» **Document excerpt**

____

But I think the thing that’s driving forward is our relentless focus on execution. We’ve improved our execution every year. We have a very clear focus on the types of things we want to do and how we want to better serve our customers.

Slide 7 is a slide we publish every quarter and clearly shows the tangible results of our strategy in the form of what we believe to be industry-leader consumer and business customer acquisition. We’ve been very successful in customer acquisition and do not see that slowing any time soon. The lower two show the revenue growth from these customer groups driven robust customer acquisition rates coupled with our optimal customer relationship or OCR strategy of deepening relationships. In a revenue constrained environment for the industry we believe our ability to produce consistent revenue growth is a distinctive characteristic of the Huntington story. Significant opportunity remains for future deepening customer relationships and this is a major focus of our strategy going forward.

Turning to slide 8, I want to discuss how our distribution ties into our overall strategy. Huntington has adopted an omnichannel distribution approach built around a simple premise — customer’s choice. Our Fair Play philosophy and our welcome brand and our distinctive products and features are all designed with the customer in mind. We believe customers should choose how they bank with Huntington, not be compelled to use one channel or another.

____

» **Your tasks**
[1] Decide whether each statement agrees with the Huntington excerpt. Answer yes or no for each, and quote the words of the excerpt that settle it.
(a) Huntington publishes slide 7 every quarter.
(b) The speaker expects customer acquisition to slow soon.
(c) Huntington's distribution approach requires customers to use a particular channel.
[2] According to the Huntington excerpt, why did Huntington adopt an omnichannel distribution approach? Answer in one to three sentences.
[3] List everything that the Huntington excerpt says is designed with the customer in mind.

____

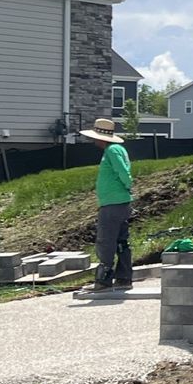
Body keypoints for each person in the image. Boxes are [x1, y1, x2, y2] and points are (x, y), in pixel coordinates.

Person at [79, 117, 134, 293]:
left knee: (106, 240)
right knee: (120, 241)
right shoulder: (116, 149)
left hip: (113, 203)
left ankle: (104, 280)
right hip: (119, 202)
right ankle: (124, 278)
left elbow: (123, 172)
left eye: (95, 136)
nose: (93, 140)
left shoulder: (112, 151)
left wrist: (127, 185)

____

» **Answers to the exercises**
[1]
(a) Yes: "Slide 7 is a slide we publish every quarter"
(b) No: "do not see that slowing any time soon"
(c) No: "not be compelled to use one channel or another"

[2] The approach is built around a simple premise: customer's choice. The speaker believes customers should choose how they bank with Huntington rather than be compelled to use one channel or another.

[3]
- Fair Play philosophy
- welcome brand
- distinctive products and features